また、能登地方の「アエノコト」という民俗行事では、秋の稲の収穫が終わった後、農家の家々で、主人が自分の田から田の神を自宅に招じ入れ、饗応(きょうおう)し今年の稲の収穫に感謝の意を表する。田の神は眼と足が不自由とされ、そのため主人は眼には見えない田の神を、居ますが如く、言葉を以て一つ一つの動作、歩みの都度に助言しながら誘い、入浴、炉端の横座に招き、饗応の際にも一つ一つ料理を説明しながら食事を勧める。この年の田の稔りを感謝し、来る年もまたよろしくと願って送り帰す行事である。

 

田の神は地域によってさまざまで、近畿、中国、四国、九州等では亥(い)の子神、お丑様、サンバイ様を田の神とも呼び、薩摩半島や種子島等では、石像の神様もあり、農神、作神、地神等と呼ぶところもある。いずれにせよ、田の神の常置する祠堂はどこの地域でも、祭りの時だけ迎え、送り帰す。稲作全作業期間を単位とした去来の神の信仰は、田の神に典型的なものとなっている。田の神は、稲作の始まり以降の必要から、それぞれの地で徐々に広まったものであろう。そして、田の神の名が代表的な名称として一般化していったものであろう。

 

案山子のルーツは「古事記伝十二之巻『神代十之巻(かみよのとまきといふまき)』」の〝大国主命の国作り〟の中に出てくるものである。ここを口語訳で確認しておく。

 

「大国主命が出雲の国の美保の岬に居られるとき、波の上を羅摩(がいも)の実で作った舟に乗って、蛾の皮を丸剥ぎに剥いで、それを衣服にして近寄ってくる神があった。そこでその名を質されたけれども、神は答えなかった。また、お供の神たちにお問いになったが、皆『知りません』と答えた。
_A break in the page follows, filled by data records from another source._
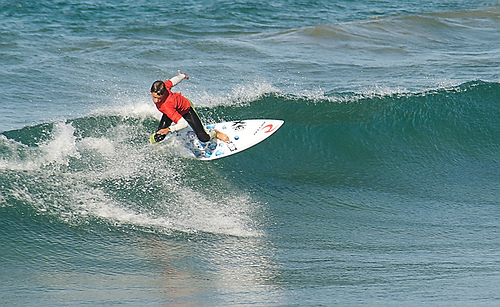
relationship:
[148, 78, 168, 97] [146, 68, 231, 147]
hair belonging to boy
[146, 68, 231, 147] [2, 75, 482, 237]
boy riding wave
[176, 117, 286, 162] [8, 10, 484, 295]
surfboard riding on water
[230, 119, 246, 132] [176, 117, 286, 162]
sticker stuck on surfboard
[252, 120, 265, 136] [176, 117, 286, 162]
logo painted on surfboard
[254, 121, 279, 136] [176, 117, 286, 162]
logo painted on surfboard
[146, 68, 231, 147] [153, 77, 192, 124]
boy wearing shirt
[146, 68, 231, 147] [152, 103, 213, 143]
boy wearing wetsuit pants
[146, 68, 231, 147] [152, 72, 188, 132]
boy wearing shirt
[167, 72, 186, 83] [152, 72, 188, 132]
sleeve attached to shirt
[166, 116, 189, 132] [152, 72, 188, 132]
sleeve attached to shirt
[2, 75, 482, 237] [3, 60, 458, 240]
wave creating spray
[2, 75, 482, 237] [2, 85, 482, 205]
wave creating swell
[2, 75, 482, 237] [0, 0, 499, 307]
wave created in ocean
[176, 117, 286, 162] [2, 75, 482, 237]
surfboard coming out of wave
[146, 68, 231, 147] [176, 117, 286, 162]
boy riding surfboard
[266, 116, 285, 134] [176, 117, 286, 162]
nose belonging to surfboard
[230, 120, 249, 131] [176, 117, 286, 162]
sticker painted on surfboard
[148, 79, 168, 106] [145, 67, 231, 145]
head belonging to boy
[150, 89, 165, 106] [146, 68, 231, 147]
face belonging to boy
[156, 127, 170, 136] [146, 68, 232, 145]
left hand belonging to person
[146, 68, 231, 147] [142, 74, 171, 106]
boy has head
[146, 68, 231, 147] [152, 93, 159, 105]
boy has nose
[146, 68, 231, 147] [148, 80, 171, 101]
boy has hair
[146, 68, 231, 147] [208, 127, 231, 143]
boy has foot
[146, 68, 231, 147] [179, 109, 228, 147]
boy has leg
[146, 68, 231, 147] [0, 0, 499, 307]
boy in ocean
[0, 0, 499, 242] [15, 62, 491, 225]
wave in ocean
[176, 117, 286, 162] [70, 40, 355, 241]
surfboard in water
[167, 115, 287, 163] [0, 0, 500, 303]
surfboard in water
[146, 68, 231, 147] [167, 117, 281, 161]
boy on surfboard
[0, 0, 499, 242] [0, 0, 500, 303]
wave in water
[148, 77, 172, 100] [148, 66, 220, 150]
hair on surfer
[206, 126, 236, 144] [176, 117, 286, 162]
foot on surfboard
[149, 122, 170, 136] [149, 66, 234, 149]
left hand on surfer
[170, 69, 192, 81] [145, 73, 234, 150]
right hand on surfer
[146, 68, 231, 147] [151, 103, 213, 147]
boy wearing pants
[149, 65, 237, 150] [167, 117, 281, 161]
boy on surfboard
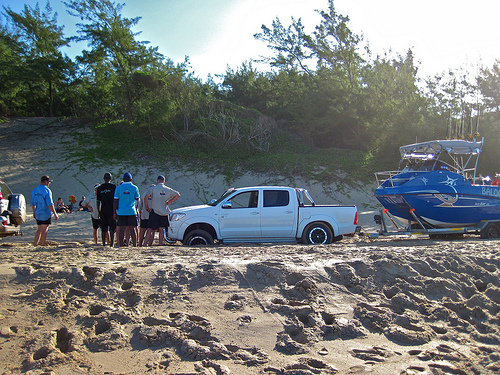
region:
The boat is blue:
[375, 128, 497, 235]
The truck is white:
[164, 187, 361, 252]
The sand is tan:
[3, 131, 495, 372]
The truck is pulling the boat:
[163, 139, 495, 248]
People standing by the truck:
[84, 168, 181, 245]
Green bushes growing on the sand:
[6, 7, 486, 175]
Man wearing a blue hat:
[119, 171, 138, 186]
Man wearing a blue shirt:
[113, 171, 148, 221]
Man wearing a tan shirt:
[142, 174, 179, 216]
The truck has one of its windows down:
[168, 173, 361, 248]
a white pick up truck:
[167, 185, 359, 247]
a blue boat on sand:
[373, 140, 499, 239]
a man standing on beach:
[114, 171, 140, 244]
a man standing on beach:
[32, 174, 58, 243]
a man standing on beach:
[94, 172, 118, 245]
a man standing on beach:
[143, 174, 179, 248]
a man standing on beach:
[84, 181, 102, 244]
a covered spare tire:
[8, 192, 25, 225]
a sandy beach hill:
[4, 245, 499, 372]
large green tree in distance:
[64, 0, 171, 132]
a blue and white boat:
[370, 129, 498, 245]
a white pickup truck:
[171, 186, 366, 245]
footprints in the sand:
[62, 260, 146, 350]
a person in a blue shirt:
[117, 173, 143, 217]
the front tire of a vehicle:
[187, 225, 212, 252]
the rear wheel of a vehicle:
[299, 224, 336, 250]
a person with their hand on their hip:
[147, 172, 179, 227]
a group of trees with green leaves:
[270, 67, 410, 123]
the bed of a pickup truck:
[298, 185, 358, 216]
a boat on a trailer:
[365, 186, 499, 246]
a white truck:
[175, 172, 359, 243]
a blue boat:
[375, 137, 498, 232]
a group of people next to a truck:
[78, 165, 183, 246]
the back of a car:
[0, 182, 27, 237]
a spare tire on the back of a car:
[7, 187, 29, 227]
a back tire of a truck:
[301, 219, 337, 252]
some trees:
[88, 9, 281, 148]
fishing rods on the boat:
[445, 78, 486, 146]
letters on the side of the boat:
[478, 187, 499, 197]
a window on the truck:
[262, 187, 290, 207]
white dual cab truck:
[165, 185, 357, 243]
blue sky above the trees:
[2, 0, 499, 107]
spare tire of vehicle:
[10, 191, 25, 223]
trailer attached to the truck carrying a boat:
[358, 207, 497, 240]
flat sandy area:
[3, 210, 499, 370]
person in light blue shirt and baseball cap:
[113, 171, 140, 245]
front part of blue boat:
[374, 138, 497, 224]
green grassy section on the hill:
[59, 97, 401, 189]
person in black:
[94, 172, 115, 245]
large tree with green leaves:
[65, 1, 184, 129]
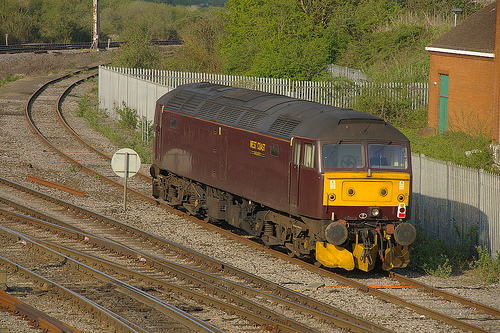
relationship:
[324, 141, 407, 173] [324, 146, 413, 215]
windows in front of train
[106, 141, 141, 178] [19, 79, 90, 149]
sign between traintrack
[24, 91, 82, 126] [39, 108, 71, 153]
railroadtracks lined with gravel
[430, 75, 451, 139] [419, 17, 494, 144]
door on building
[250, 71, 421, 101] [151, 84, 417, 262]
fence behind train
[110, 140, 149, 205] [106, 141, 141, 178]
back of sign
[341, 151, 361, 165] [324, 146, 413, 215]
steeringwheel of train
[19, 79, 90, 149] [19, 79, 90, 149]
traintrack has traintrack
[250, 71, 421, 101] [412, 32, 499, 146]
fence surrounding structure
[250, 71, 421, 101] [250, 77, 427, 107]
fence made of fence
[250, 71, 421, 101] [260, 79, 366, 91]
fence painted white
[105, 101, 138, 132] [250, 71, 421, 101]
weeds outside fence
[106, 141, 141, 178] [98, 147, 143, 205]
round sign on post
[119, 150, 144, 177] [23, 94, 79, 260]
round sign between traintracks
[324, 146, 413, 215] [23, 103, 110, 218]
train sitting on traintracks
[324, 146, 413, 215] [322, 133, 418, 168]
train has no driver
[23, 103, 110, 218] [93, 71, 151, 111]
traintracks closest to fence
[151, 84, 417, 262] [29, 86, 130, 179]
traincar on track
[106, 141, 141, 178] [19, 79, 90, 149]
sign on traintrack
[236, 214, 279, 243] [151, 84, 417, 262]
wheels under car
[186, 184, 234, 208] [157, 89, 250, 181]
gears under traincar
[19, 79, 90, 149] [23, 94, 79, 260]
curve in train tracks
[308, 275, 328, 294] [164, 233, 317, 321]
wood on ground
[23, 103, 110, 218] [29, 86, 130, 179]
sets of track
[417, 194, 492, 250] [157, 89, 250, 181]
shadow of traincar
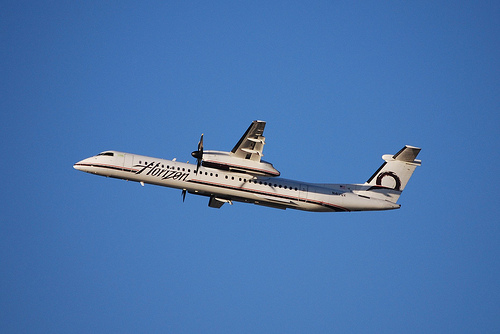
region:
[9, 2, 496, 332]
the sky is clear and blue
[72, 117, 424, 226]
the airplane is white with dark striping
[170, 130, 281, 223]
the engines are turbo props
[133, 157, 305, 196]
windows are on the length of the fuselage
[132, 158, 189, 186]
writing is on the fuselage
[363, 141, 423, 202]
the tail of the plane has a logo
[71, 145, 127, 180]
the cockpit of the plane is white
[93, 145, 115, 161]
windows are on the cockpit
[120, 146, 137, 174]
a door on the fuselage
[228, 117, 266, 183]
the wing of the airplane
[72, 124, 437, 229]
The plane is white.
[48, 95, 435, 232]
The plane is in the air.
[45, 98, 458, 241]
The plane is airborne.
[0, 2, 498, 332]
The sky is blue.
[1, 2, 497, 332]
The sky is clear.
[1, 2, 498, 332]
The sky is cloudless.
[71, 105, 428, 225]
The plane belongs to Horizon.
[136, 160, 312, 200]
The plane has windows.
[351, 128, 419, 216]
A black ring on the tail of plane.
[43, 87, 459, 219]
The plane has a stripe down side.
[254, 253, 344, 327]
The sky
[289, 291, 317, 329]
The sky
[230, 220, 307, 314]
The sky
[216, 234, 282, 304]
The sky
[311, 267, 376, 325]
The sky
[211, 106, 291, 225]
A plane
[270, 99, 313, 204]
A plane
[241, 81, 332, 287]
A plane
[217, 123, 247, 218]
A plane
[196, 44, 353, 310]
A plane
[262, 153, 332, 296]
A plane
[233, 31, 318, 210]
A plane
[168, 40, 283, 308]
A plane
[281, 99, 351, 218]
A plane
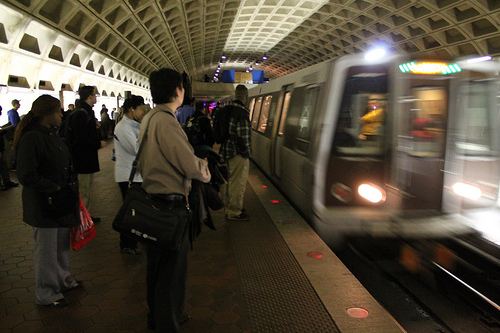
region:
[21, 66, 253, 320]
People standing at the train station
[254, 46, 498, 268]
Silver train on the tracks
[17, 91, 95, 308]
Woman holding a red bag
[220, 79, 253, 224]
Man wearing flannel shirt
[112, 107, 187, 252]
Bag over man's shoulder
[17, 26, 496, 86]
Domed ceiling of train station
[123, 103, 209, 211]
the shirt is brown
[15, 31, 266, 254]
people waiting for the train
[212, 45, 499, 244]
long underground passenger train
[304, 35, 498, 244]
front end of passenger train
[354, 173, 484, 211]
white lights on train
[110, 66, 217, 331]
person in tan sweater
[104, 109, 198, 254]
black bag hanging from shoulder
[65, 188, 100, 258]
red plastic shopping bag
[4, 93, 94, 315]
woman in black coat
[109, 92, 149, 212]
person in white coat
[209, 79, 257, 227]
person in plaid shirt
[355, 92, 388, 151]
passenger aboard moving train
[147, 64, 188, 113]
The man has black hair.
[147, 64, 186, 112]
The man has short hair.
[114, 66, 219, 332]
The man is standing on the platform.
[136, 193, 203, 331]
The man is wearing black pants.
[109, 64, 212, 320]
The man is carrying a bag.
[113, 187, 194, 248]
The bag is black in color.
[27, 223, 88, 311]
The woman is wearing gray pants.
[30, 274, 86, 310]
The woman is wearing black shoes.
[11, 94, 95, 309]
The woman is wearing a black jacket.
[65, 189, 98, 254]
The woman is holding a red bag.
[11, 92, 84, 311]
A long haired black woman with grey pants and a black coat.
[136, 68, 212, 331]
A black haired person in a tan coat and black pants.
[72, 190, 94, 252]
A red bag a black woman is holding.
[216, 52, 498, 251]
A long silver train.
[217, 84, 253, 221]
A dark man in a plaid shirt with tan pants.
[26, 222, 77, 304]
Grey pants on a black woman.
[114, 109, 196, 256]
A black bag with long strap on a man's right shoulder wearing a tan coat.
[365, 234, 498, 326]
Brown train tracks.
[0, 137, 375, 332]
Brown walkway people are standing on.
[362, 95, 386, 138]
A person standing in a train with yellow on.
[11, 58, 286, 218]
many people next to train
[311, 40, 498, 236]
back of the train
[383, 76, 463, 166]
window on back of train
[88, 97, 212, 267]
bag on person's side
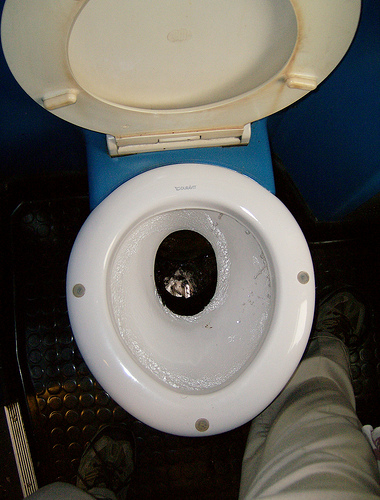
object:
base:
[147, 229, 226, 321]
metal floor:
[34, 365, 82, 415]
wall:
[9, 63, 371, 235]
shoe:
[69, 419, 141, 498]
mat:
[14, 298, 159, 498]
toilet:
[77, 159, 280, 422]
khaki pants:
[277, 406, 353, 498]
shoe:
[312, 287, 368, 347]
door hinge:
[4, 401, 37, 498]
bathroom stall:
[5, 2, 375, 497]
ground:
[283, 148, 309, 176]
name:
[171, 182, 200, 194]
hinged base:
[107, 124, 252, 158]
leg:
[257, 293, 369, 498]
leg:
[29, 416, 145, 497]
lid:
[0, 0, 360, 157]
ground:
[267, 114, 296, 137]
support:
[86, 131, 277, 188]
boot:
[318, 266, 376, 356]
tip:
[105, 424, 136, 443]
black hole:
[153, 225, 219, 317]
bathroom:
[3, 1, 362, 497]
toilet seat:
[1, 2, 368, 164]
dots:
[293, 270, 310, 287]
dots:
[193, 416, 209, 435]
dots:
[71, 283, 84, 299]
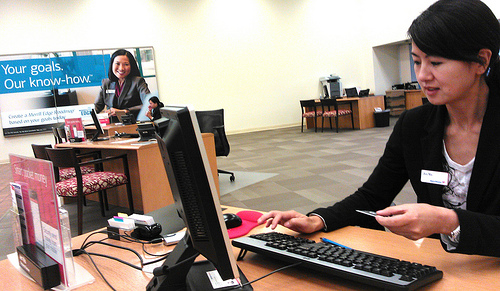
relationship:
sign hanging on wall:
[0, 47, 159, 136] [2, 1, 371, 158]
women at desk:
[88, 0, 496, 125] [0, 194, 495, 288]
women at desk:
[88, 0, 496, 125] [42, 108, 251, 257]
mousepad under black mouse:
[216, 192, 282, 256] [223, 213, 242, 229]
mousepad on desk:
[226, 210, 267, 240] [0, 194, 495, 288]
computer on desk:
[135, 105, 256, 291] [103, 249, 154, 277]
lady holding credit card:
[256, 0, 500, 258] [357, 208, 387, 218]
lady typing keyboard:
[256, 0, 500, 258] [224, 206, 463, 288]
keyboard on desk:
[233, 231, 444, 288] [0, 205, 499, 290]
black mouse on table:
[218, 205, 254, 225] [361, 226, 438, 256]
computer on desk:
[135, 105, 256, 291] [0, 205, 499, 290]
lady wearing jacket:
[361, 13, 489, 213] [368, 116, 488, 206]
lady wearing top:
[256, 0, 500, 258] [424, 129, 486, 251]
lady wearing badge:
[256, 0, 500, 258] [412, 155, 449, 188]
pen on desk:
[319, 235, 351, 249] [0, 205, 499, 290]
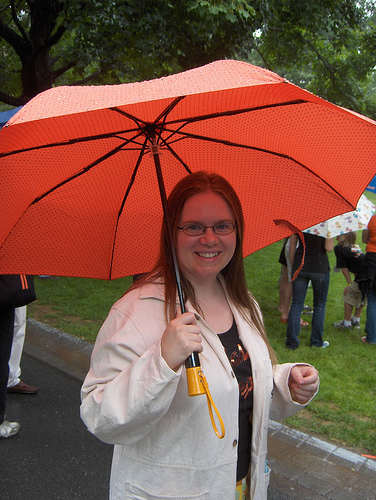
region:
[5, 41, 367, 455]
woman holding a red umbrella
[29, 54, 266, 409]
red umbrella with yellow handle and strap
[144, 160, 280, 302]
woman wearing black rimmed glasses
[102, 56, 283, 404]
smiling woman carrying a red umbrella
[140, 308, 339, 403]
two hands of a woman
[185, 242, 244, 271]
smile on the face of a woman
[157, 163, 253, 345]
woman with long brown hair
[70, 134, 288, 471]
woman wearing a white jacket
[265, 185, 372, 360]
people standing under an umbrella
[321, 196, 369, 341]
child standing under an umbrella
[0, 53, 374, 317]
orange umbrella with black dots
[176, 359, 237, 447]
yellow handle and strap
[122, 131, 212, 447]
lady holding black handle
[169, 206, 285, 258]
lady wearing black rimmed glasses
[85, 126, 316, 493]
lady wearing white coat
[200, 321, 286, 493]
lady wearing black top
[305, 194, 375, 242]
white umbrella with colorful bows on it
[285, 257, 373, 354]
lady wearing jeans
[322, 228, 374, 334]
little boy under umbrella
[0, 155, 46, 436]
guy wearing white pants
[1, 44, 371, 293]
a red umbrella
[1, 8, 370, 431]
a woman holding a red umbrella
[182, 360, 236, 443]
yellow tip of an umbrella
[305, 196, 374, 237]
a white umbrella with colorful patterns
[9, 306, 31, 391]
a person wearing white pants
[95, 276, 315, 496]
woman wearing a white jacket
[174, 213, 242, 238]
woman wearing glasses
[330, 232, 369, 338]
kid holding his knees with the palm of his hands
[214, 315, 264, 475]
woman wearing black T-shirt with orange lettering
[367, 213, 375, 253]
person wearing an orange shirt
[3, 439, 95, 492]
a paved road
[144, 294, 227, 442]
hand holding umbrella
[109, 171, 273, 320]
woman with an opened umbrella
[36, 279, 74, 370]
green grass and the curb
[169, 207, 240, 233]
glasses on a woman's face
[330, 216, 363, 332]
boy leaning under an umbrella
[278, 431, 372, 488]
brick work at the edge of the road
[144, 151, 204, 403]
log black handle with yellow tip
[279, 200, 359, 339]
three people gathered under an umbrella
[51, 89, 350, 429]
smiling woman in the rain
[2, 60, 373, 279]
an open red umbrella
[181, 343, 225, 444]
a black and yellow umbrella handle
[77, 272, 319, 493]
a women's white coat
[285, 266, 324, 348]
a pair of women's blue jeans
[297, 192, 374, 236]
a colorful umbrella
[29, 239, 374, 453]
a patch of green grass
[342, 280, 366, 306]
a pair of child's khaki short pants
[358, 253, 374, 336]
a pair of blue jeans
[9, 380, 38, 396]
a brown shoe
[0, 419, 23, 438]
a white and grey tennis shoe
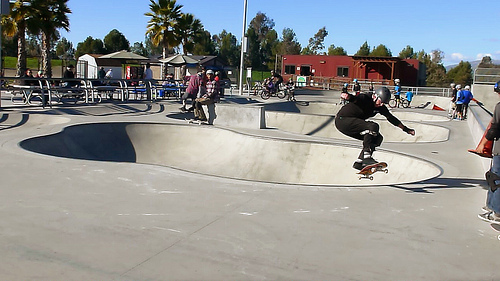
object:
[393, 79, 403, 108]
kid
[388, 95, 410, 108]
bicycle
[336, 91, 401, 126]
black shirt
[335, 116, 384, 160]
jeans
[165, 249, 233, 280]
pavement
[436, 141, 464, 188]
pavement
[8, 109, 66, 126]
pavement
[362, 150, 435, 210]
ground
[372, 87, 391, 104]
helmet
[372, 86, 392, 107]
head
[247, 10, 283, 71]
trees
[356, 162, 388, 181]
skateboard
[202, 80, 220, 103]
shirt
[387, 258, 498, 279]
pavement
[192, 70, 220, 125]
people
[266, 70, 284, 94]
guy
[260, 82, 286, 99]
bicycle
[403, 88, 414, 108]
boy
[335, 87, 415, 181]
boy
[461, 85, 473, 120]
boy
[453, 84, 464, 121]
boy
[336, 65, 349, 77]
window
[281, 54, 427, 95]
building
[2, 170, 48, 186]
pavement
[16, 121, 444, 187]
ramp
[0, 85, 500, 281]
skate park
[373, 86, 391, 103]
head gear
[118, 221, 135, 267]
pavement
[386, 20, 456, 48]
clouds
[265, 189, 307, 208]
pavement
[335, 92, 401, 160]
clothes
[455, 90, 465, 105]
top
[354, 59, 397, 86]
porch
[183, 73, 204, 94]
shirt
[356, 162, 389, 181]
bottom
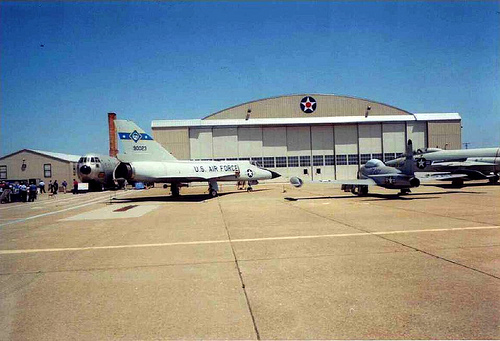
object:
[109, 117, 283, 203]
plane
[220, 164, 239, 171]
writing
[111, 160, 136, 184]
afterburner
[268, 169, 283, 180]
nose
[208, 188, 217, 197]
wheel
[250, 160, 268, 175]
cockpit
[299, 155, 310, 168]
window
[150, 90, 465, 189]
plane hanger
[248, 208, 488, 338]
cement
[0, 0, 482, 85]
sky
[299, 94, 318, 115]
logo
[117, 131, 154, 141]
stripe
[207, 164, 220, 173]
words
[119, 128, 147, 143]
sign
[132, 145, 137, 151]
numbers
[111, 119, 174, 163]
tail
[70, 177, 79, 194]
people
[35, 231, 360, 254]
line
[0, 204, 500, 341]
floor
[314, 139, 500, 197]
plane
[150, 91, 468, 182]
building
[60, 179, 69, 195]
people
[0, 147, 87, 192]
building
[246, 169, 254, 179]
logotype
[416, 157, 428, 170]
logotype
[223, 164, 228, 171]
letter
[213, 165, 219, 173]
letter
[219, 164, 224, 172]
letter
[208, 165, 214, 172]
letter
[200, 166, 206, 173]
letter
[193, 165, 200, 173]
letter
ところが蟇蛙(ひきがえる)が『これは、久延毘古(くえびこ)ならきっと知っておるでしょう』と申したので、すぐに久延毘古を呼んでお尋ねになると、久延毘古は『この神は神産巣日神(かむむすひのかみ)の御子の少名毘古那神(すくなびこな)ですよ』とお答え申し上げた。そこで、大国主命が神産巣日神の御母神(みおやがみ)にそのことを申し上げなさると、御母神は『これは私の子です。多くの子の中で、私の手指の間から漏れ落ちた子たちですよ。それでおまえ(少名毘古那神)は葦原色許男命(あしはらのしこおのみこと)と兄弟となって、その国を作り固めなさい』と仰られた。それから大穴牟遅(おおあなむじ)と少名毘古那神の二柱の神は、互いに協力して葦原中国(あしはらなかつくに)を作り固めたのである。しかし、後にはその少名毘古那神は海のかなたの常世国(とこよのくに)にお渡りになってしまった。さて、少名毘古那神の名を明かし申した、いわゆる久延毘古は、今では山田の曾冨騰(そほど)といわれる神である。この神は歩くことは出来ないが、天下のことは残らず知っている神である」

 

と書かれている(荻原浅男 日本の古典完訳「古事記」 小学館 昭和五十八年をベースに要約)。

曾冨騰は「そほづらかがし」へ、次いで「かかし」から「案山子」へと呼び名は変わっていった。案山子には多くの謎が隠されている。漢字で書かれた理由、弓矢を持つこと、田の神、山の神、さらには学問の神、久延毘古の名称が最も古い呼び名であったことも分かってきた。なぜ、案山子とこれらのことが関係したのであろうか。

 

ここで述べた案山子の謎と神との間には何か大きな問題が関わっているのだ。これを解明すれば、日本人の精神基層文化のいわれを明らかに出来るだろう。